Judge denies Donald Trump’s recusal bid
New York: Donald Trump has lost his latest bid for a new judge in his New York hush money criminal case as it heads toward a key ruling and potential sentencing next month.
In a decision posted Wednesday, Judge Juan M Merchan declined to step aside and said Trump’s demand was a rehash “rife with inaccuracies and unsubstantiated claims” about the political ties of Merchan’s daughter and his ability to judge the historic case fairly and impartially.
It is the third that the judge has rejected such a request from lawyers for the former president and current Republican nominee.
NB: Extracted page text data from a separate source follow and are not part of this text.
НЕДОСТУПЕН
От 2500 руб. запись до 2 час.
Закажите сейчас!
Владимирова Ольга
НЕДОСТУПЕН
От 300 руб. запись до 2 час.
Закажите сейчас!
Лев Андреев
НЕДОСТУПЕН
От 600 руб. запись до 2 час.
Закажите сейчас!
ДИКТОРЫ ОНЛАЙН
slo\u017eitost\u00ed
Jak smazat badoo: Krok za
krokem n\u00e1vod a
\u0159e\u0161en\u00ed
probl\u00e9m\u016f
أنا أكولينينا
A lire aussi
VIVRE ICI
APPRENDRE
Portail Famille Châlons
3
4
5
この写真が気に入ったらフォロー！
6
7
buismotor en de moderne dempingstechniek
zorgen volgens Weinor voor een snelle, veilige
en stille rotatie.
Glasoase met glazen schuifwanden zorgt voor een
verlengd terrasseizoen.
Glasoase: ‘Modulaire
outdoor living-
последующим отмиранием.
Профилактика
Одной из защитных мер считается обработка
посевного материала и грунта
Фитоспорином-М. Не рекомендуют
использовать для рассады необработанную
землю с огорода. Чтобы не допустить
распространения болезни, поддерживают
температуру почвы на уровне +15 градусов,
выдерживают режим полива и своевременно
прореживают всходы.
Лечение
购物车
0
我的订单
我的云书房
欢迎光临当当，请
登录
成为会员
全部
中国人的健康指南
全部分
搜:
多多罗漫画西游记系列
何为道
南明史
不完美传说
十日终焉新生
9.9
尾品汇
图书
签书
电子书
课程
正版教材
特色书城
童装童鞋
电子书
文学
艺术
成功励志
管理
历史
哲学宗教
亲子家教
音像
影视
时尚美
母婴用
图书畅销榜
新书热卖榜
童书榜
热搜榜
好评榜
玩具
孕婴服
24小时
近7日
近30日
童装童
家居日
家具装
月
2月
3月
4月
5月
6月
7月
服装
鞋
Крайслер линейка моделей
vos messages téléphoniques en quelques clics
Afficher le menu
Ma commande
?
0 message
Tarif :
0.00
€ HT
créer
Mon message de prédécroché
All three times, they argued that Merchan, a state court judge in Manhattan, has a conflict of interest because of his daughter’s work as a political consultant for prominent Democrats
and campaigns. Among them was Vice President Kamala Harris when she sought the 2020 nomination for president. She is now her party’s 2024 White House nominee.
A state court ethics panel said last year that Merchan could continue on the case, writing that a
relative’s independent political activities are not “a reasonable basis to question the judge’s impartiality”.
Merchan has repeatedly said he is certain he will continue to base his rulings “on the evidence and the law, without fear or favour, casting aside undue influence”.
“With these fundamental principles in mind, this Court now reiterates for the third time, that which should already be clear — innuendo and mischaracterisations do not a conflict create,” Merchan wrote in his three-page ruling. “Recusal is therefore not necessary, much less required.”
But with Harris now Trump’s Democratic opponent in this year’s White House election, Trump lawyer Todd Blanche wrote in a letter to the judge last month that the defence’s concerns have become “even more concrete”.
Prosecutors called the claims “a vexatious and frivolous attempt to relitigate” the issue.